§ **Your instructions**
Report each line of the data that includes the word "ensure".

──────────────────────────────

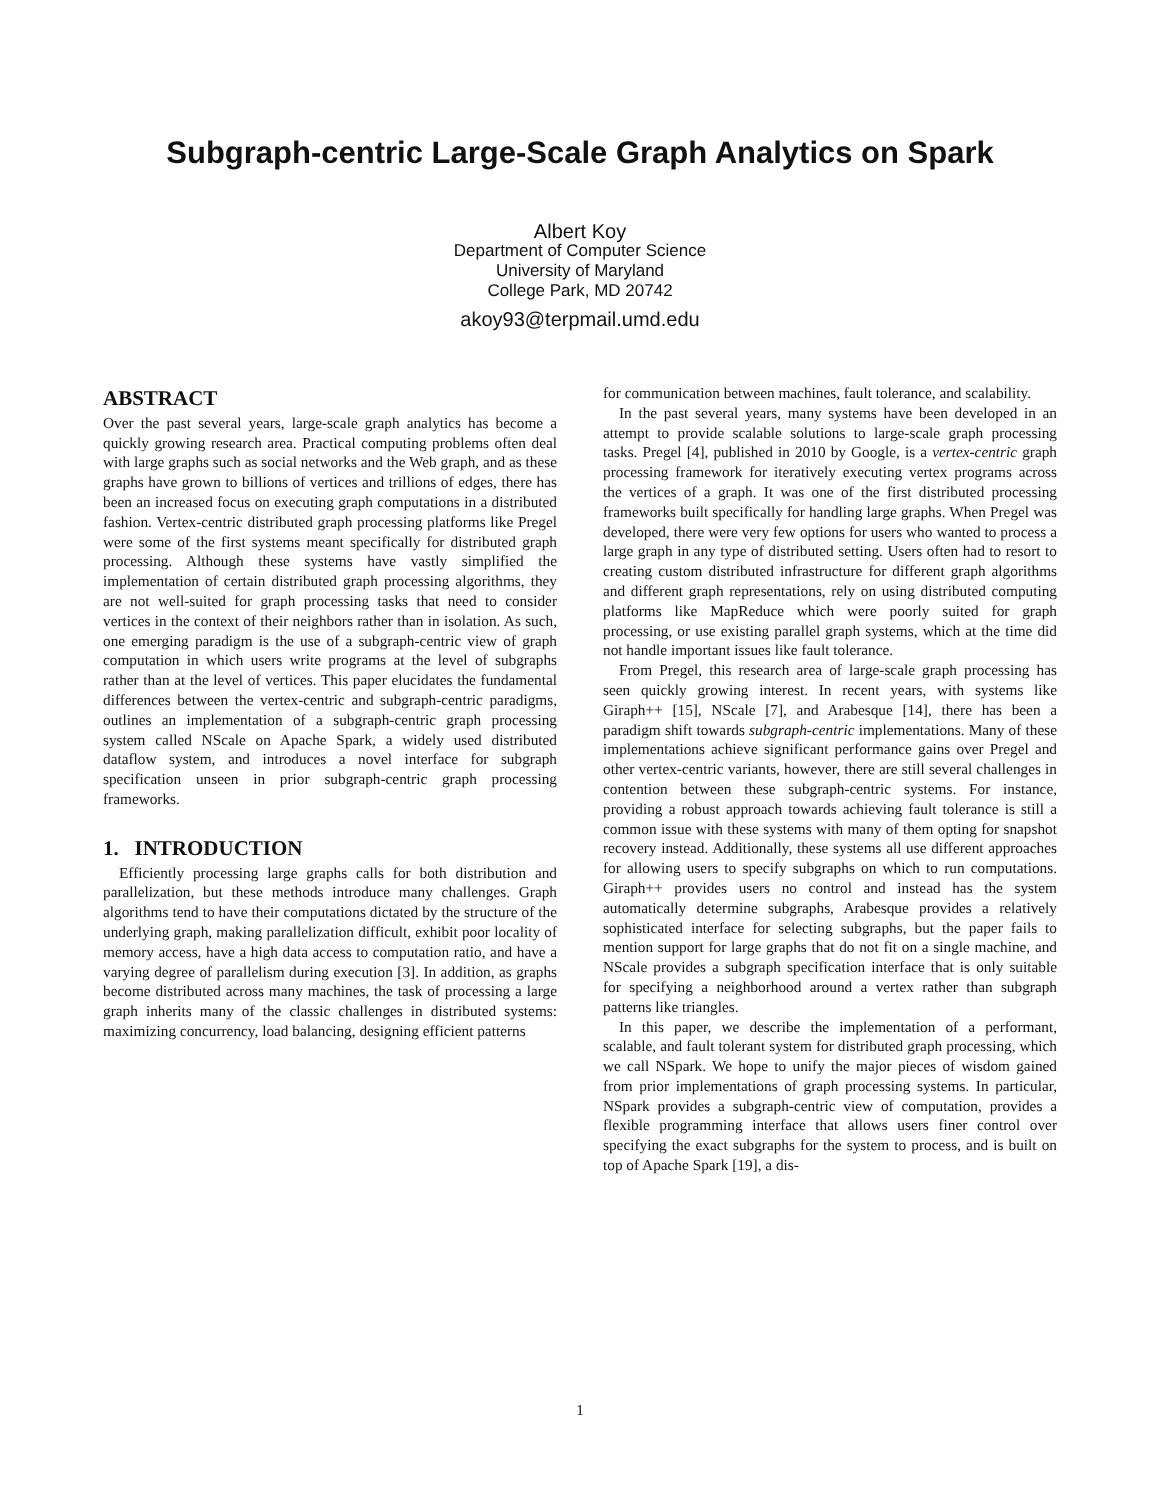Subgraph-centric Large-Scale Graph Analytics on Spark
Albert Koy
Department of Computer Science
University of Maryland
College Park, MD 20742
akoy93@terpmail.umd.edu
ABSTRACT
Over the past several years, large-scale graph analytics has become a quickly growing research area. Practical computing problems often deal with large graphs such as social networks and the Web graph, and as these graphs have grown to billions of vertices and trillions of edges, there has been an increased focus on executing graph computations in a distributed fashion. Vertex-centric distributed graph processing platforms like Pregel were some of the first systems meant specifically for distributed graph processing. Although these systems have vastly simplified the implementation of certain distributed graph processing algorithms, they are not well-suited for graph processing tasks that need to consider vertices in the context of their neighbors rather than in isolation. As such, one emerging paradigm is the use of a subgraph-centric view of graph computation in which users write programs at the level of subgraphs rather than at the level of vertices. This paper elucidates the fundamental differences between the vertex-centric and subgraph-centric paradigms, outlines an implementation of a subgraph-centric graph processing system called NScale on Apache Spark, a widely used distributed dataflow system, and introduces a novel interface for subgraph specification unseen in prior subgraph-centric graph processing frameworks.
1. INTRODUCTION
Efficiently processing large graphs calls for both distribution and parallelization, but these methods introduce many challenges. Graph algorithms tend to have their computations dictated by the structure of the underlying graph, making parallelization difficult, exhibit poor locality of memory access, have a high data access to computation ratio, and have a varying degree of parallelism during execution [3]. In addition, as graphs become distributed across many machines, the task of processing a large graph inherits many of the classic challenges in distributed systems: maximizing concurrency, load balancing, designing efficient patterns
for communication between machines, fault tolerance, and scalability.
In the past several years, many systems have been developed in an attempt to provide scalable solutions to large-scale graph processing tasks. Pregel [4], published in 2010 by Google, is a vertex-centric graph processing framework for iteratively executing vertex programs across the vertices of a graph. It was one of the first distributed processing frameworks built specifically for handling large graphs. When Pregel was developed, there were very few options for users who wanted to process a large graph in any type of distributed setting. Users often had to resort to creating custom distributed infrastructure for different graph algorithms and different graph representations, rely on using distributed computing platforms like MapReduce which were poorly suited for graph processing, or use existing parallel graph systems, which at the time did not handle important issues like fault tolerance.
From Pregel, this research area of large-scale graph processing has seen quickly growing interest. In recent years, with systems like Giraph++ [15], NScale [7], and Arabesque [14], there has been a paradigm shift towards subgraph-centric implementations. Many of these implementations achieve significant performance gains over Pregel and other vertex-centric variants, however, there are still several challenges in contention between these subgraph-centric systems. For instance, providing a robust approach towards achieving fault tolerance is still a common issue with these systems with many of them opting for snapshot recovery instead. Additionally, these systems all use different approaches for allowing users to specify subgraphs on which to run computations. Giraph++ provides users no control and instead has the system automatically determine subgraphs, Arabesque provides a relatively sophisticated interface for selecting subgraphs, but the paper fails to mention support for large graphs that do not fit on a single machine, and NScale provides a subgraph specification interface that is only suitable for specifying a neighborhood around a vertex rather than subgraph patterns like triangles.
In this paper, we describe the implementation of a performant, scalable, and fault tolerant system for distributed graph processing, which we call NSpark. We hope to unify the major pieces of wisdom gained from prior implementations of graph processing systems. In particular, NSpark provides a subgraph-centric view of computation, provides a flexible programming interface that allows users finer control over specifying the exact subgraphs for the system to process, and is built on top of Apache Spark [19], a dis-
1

──────────────────────────────

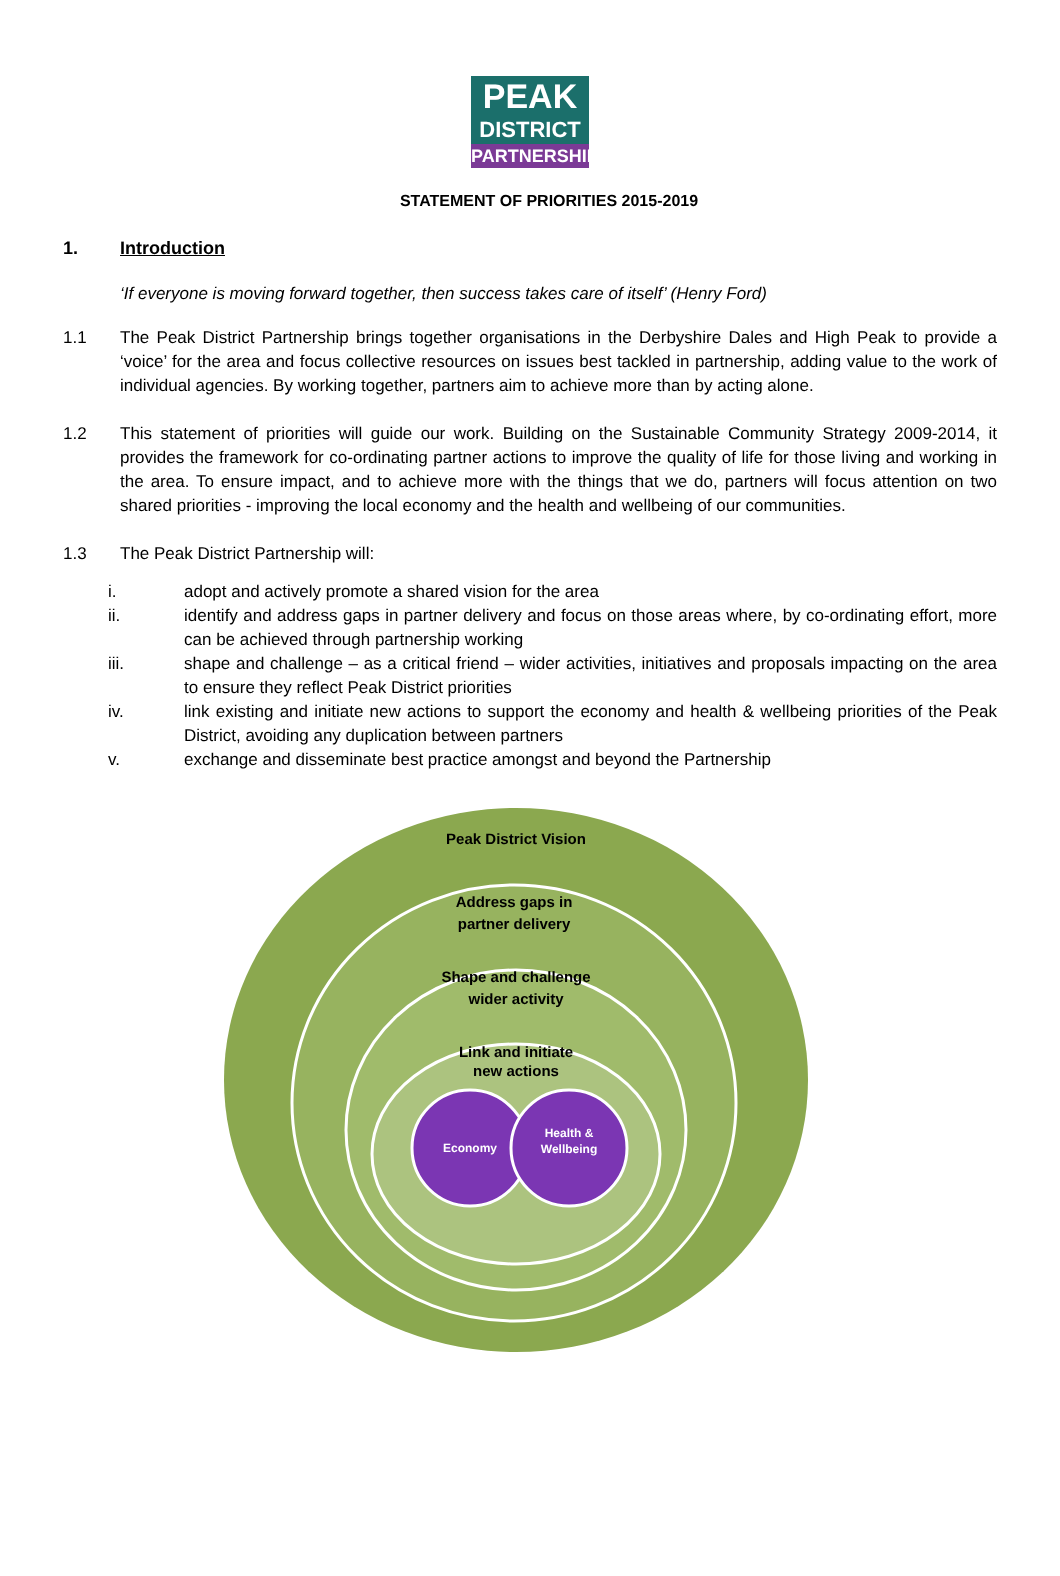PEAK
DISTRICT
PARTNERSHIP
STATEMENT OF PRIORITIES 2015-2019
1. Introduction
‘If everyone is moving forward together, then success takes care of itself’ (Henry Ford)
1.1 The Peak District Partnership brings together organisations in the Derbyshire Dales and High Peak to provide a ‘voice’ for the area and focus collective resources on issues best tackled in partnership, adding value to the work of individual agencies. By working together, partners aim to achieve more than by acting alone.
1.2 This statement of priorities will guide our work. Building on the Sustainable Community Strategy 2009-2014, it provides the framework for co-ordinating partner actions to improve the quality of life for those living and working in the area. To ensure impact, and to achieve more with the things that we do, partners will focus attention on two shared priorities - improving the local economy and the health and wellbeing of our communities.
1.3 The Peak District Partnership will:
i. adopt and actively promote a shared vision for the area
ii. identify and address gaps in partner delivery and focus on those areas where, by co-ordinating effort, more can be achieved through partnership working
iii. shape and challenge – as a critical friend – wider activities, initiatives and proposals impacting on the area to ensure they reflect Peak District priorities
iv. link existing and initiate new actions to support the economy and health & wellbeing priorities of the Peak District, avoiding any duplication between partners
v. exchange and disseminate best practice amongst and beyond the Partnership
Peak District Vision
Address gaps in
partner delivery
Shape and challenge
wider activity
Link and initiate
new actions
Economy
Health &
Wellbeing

──────────────────────────────

§ **Solved exercise**
1.2 This statement of priorities will guide our work. Building on the Sustainable Community Strategy 2009-2014, it provides the framework for co-ordinating partner actions to improve the quality of life for those living and working in the area. To ensure impact, and to achieve more with the things that we do, partners will focus attention on two shared priorities - improving the local economy and the health and wellbeing of our communities.
iii. shape and challenge – as a critical friend – wider activities, initiatives and proposals impacting on the area to ensure they reflect Peak District priorities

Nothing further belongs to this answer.